An hour or so later and the cold woke me again. No power. This time for several hours.
I snuggled deeper under the warm covers and decided to go back to sleep. Surely it’d be on by morning.
And it was.
But it set my mind thinking as I got up, turned on the light in the kitchen and plugged up the coffee pot: My morning routine would be utterly disrupted if electricity hadn’t begun flowing again.
No warm house, no warm shower, no hot coffee, no way to get online and post the blog (cell service is unavailable at my home), no handy portable phones to make necessary calls should the power also be out at our church just a mile down the road.
I could go on and on.
Of course each of these difficulties could be surmounted.
It would take extra effort and be frustrating, but I could manage to get by without coffee and plug up the old phone to make phone calls. The blog could wait.
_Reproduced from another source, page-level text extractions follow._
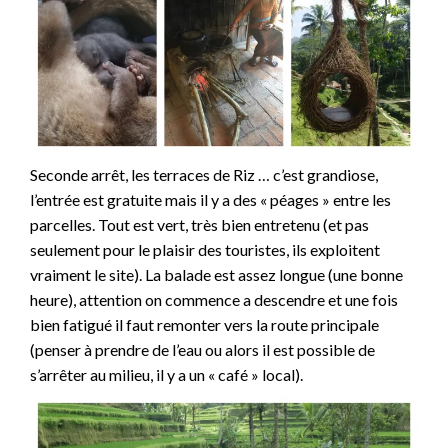
Seconde arrêt, les terraces de Riz … c’est grandiose,
l’entrée est gratuite mais il y a des « péages » entre les
parcelles. Tout est vert, très bien entretenu (et pas
seulement pour le plaisir des touristes, ils exploitent
vraiment le site). La balade est assez longue (une bonne
heure), attention on commence a descendre et une fois
bien fatigué il faut remonter vers la route principale
(penser à prendre de l’eau ou alors il est possible de
s’arrêter au milieu, il y a un « café » local).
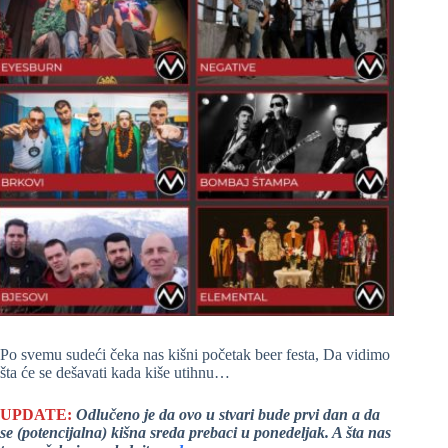
Po svemu sudeći čeka nas kišni početak beer festa, Da vidimo
šta će se dešavati kada kiše utihnu…
UPDATE:
Odlučeno je da ovo u stvari bude prvi dan a da
se (potencijalna) kišna sreda prebaci u ponedeljak. A šta nas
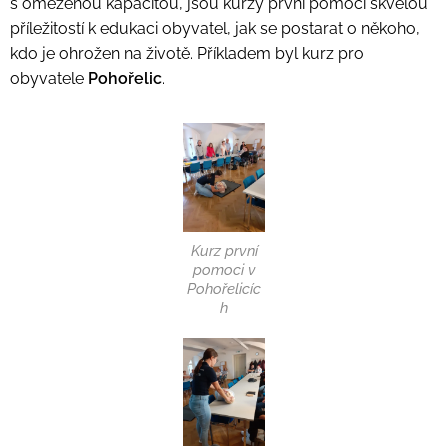
s omezenou kapacitou, jsou kurzy první pomoci skvělou
příležitostí k edukaci obyvatel, jak se postarat o někoho,
kdo je ohrožen na životě. Příkladem byl kurz pro
obyvatele
Pohořelic
.
Kurz první
pomoci v
Pohořelicíc
h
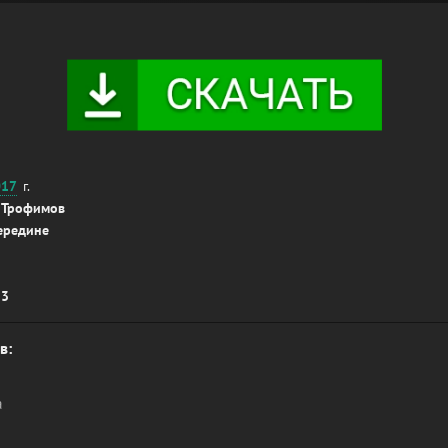
017
г.
 Трофимов
ередине
33
в:
а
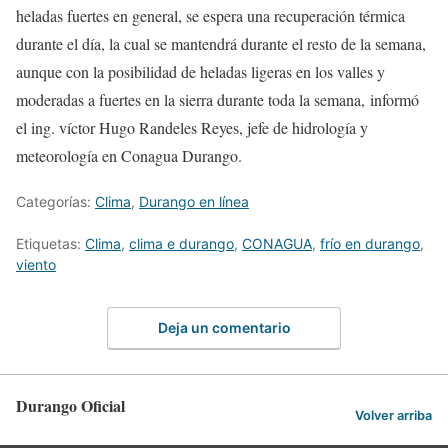
heladas fuertes en general, se espera una recuperación térmica
durante el día, la cual se mantendrá durante el resto de la semana,
aunque con la posibilidad de heladas ligeras en los valles y
moderadas a fuertes en la sierra durante toda la semana, informó
el ing. víctor Hugo Randeles Reyes, jefe de hidrología y
meteorología en Conagua Durango.
Categorías:
Clima
,
Durango en línea
Etiquetas:
Clima
,
clima e durango
,
CONAGUA
,
frío en durango
,
viento
Deja un comentario
Durango Oficial
Volver arriba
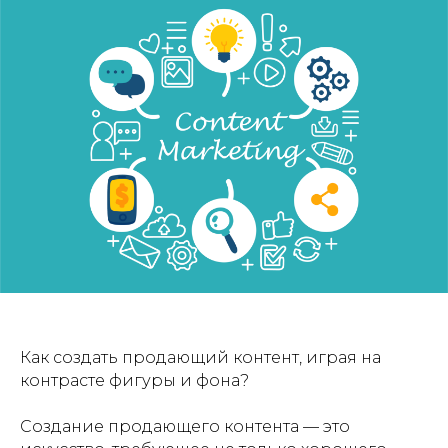
Как создать продающий контент, играя на
контрасте фигуры и фона?
Создание продающего контента — это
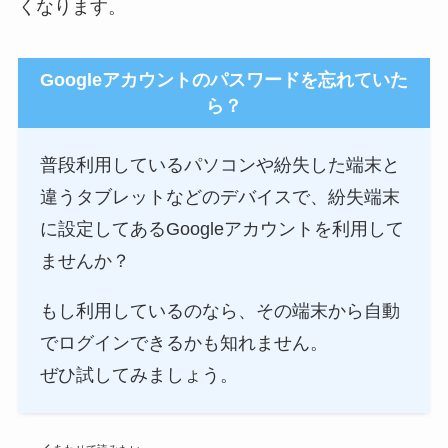
くなります。
Googleアカウントのパスワードを忘れていた
ら？
普段利用しているパソコンや紛失した端末と
違うタブレットなどのデバイスで、紛失端末
に設定してあるGoogleアカウントを利用して
ませんか？
もし利用しているのなら、その端末から自動
でログインできるかも知れません。
ぜひ試してみましょう。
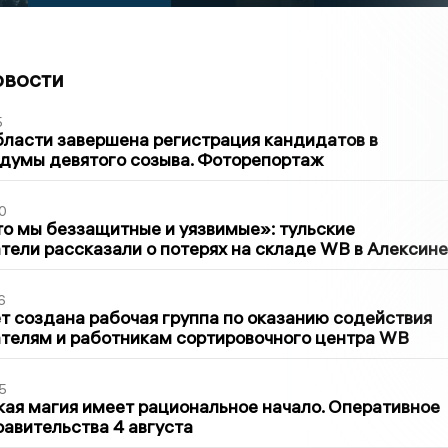
овости
5
бласти завершена регистрация кандидатов в
думы девятого созыва. Фоторепортаж
0
то мы беззащитные и уязвимые»: тульские
ели рассказали о потерях на складе WB в Алексине
6
т создана рабочая группа по оказанию содействия
телям и работникам сортировочного центра WB
5
кая магия имеет рациональное начало. Оперативное
авительства 4 августа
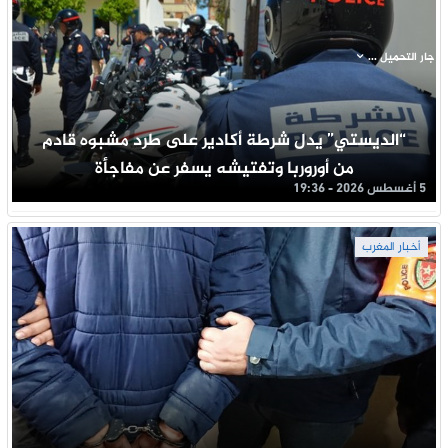
جار التحميل ...
“الديستي” يدل شرطة أكادير على طرد مشبوه قادم
من أوروربا وتفتيشه يسفر عن مفاجأة
5 أغسطس 2026 - 19:36
أخبار المغرب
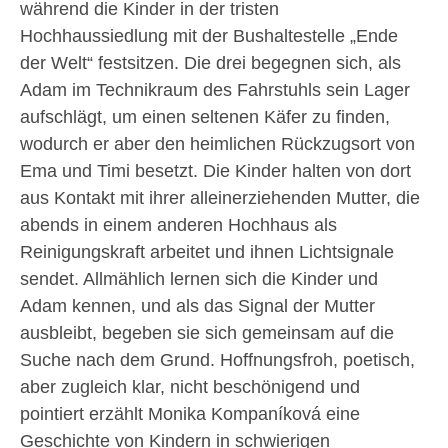
während die Kinder in der tristen
Hochhaussiedlung mit der Bushaltestelle „Ende
der Welt“ festsitzen. Die drei begegnen sich, als
Adam im Technikraum des Fahrstuhls sein Lager
aufschlägt, um einen seltenen Käfer zu finden,
wodurch er aber den heimlichen Rückzugsort von
Ema und Timi besetzt. Die Kinder halten von dort
aus Kontakt mit ihrer alleinerziehenden Mutter, die
abends in einem anderen Hochhaus als
Reinigungskraft arbeitet und ihnen Lichtsignale
sendet. Allmählich lernen sich die Kinder und
Adam kennen, und als das Signal der Mutter
ausbleibt, begeben sie sich gemeinsam auf die
Suche nach dem Grund. Hoffnungsfroh, poetisch,
aber zugleich klar, nicht beschönigend und
pointiert erzählt Monika Kompaníková eine
Geschichte von Kindern in schwierigen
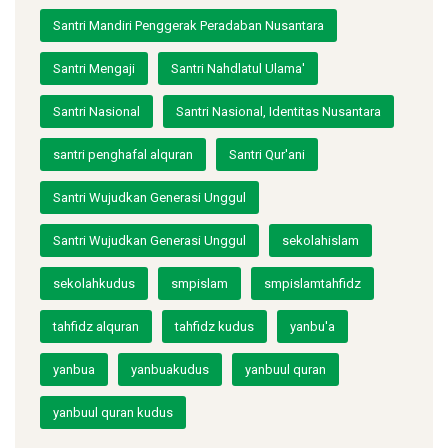
Santri Mandiri Penggerak Peradaban Nusantara
Santri Mengaji
Santri Nahdlatul Ulama'
Santri Nasional
Santri Nasional, Identitas Nusantara
santri penghafal alquran
Santri Qur'ani
Santri Wujudkan Generasi Unggul
Santri Wujudkan Generasi Unggul
sekolahislam
sekolahkudus
smpislam
smpislamtahfidz
tahfidz alquran
tahfidz kudus
yanbu'a
yanbua
yanbuakudus
yanbuul quran
yanbuul quran kudus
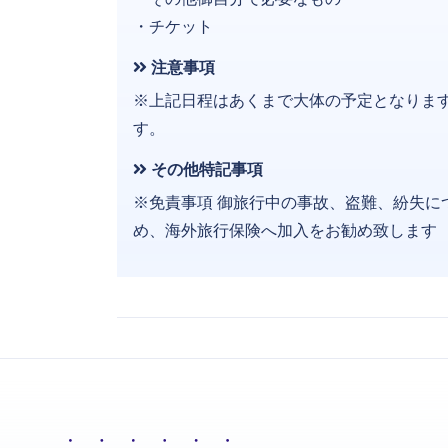
・チケット
注意事項
※上記日程はあくまで大体の予定となりま
す。
その他特記事項
※免責事項 御旅行中の事故、盗難、紛失に
め、海外旅行保険へ加入をお勧め致します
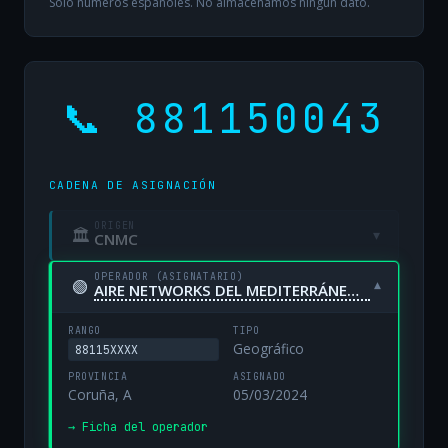
Solo números españoles. No almacenamos ningún dato.
📞 881150043
CADENA DE ASIGNACIÓN
ORIGEN
🏛
▾
CNMC
OPERADOR (ASIGNATARIO)
🟢
▾
AIRE NETWORKS DEL MEDITERRÁNEO, S.L. UNIPERSONAL
RANGO
TIPO
Geográfico
88115XXXX
PROVINCIA
ASIGNADO
Coruña, A
05/03/2024
→ Ficha del operador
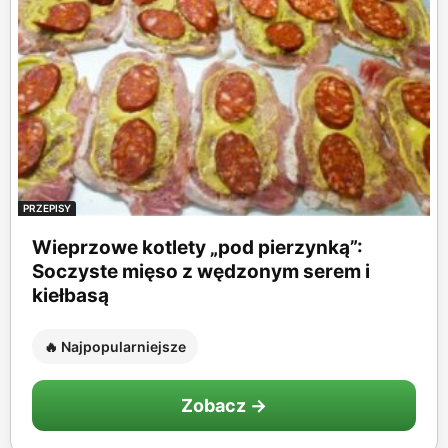
PRZEPISY
Wieprzowe kotlety „pod pierzynką”:
Soczyste mięso z wędzonym serem i
kiełbasą
🔥 Najpopularniejsze
Zobacz →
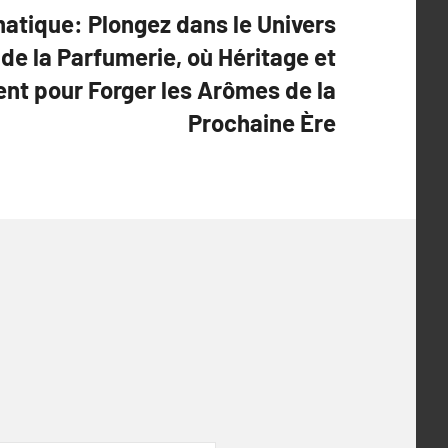
atique: Plongez dans le Univers
de la Parfumerie, où Héritage et
ent pour Forger les Arômes de la
Prochaine Ère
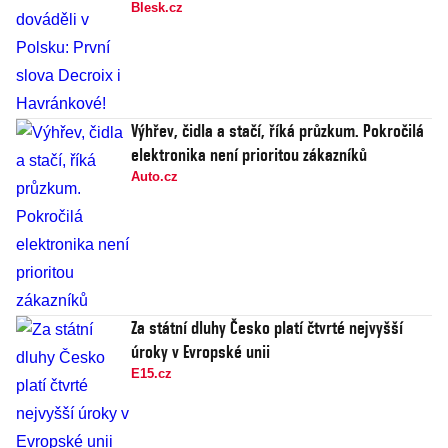
Blesk.cz
Výhřev, čidla a stačí, říká průzkum. Pokročilá
elektronika není prioritou zákazníků
Auto.cz
Za státní dluhy Česko platí čtvrté nejvyšší
úroky v Evropské unii
E15.cz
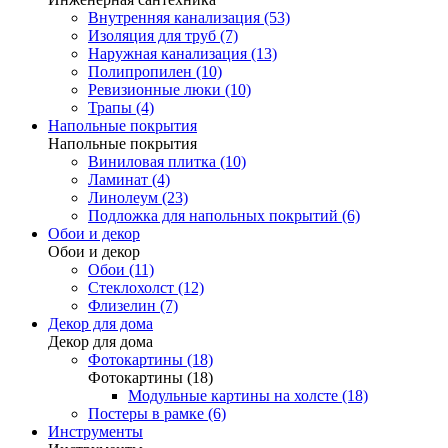
Внутренняя канализация (53)
Изоляция для труб (7)
Наружная канализация (13)
Полипропилен (10)
Ревизионные люки (10)
Трапы (4)
Напольные покрытия
Напольные покрытия
Виниловая плитка (10)
Ламинат (4)
Линолеум (23)
Подложка для напольных покрытий (6)
Обои и декор
Обои и декор
Обои (11)
Стеклохолст (12)
Флизелин (7)
Декор для дома
Декор для дома
Фотокартины (18)
Фотокартины (18)
Модульные картины на холсте (18)
Постеры в рамке (6)
Инструменты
And it’s unlikely that the outage would last more than a few hours or a day and then things would be back to normal.
Imagine, though, being used to the modern convenience of electricity at the flip of a switch and then being suddenly plunged into darkness and disconnection.
Unprepared-no matches, no alternative fuel sources, no extra warm clothes for winter days and nights-just plucked from the world you knew and dropped into a world you didn’t.
That’s what it felt like when Dominic ran ahead to Heaven. No warning, no chance to think through what life might be like, what changes I would have to accommodate, how I would need to face the days, weeks, months and years of his absence.
I went to bed and expected to wake to the world I knew.
Instead I woke to a world I could never have imagined.
And just like I rarely consider the dozens and dozens of ways electricity impacts my life-makes it easier, brighter, better-until it’s unavailable; I had NO IDEA how Dominic’s leaving would touch every corner of every moment of every day.
Last night I slept through the power outage. Other than resetting my blinking clocks it will require no adjustments this morning.
I can’t sleep through child loss.
When I wake, I face it anew each day.
And it continues to require adjustments, even now.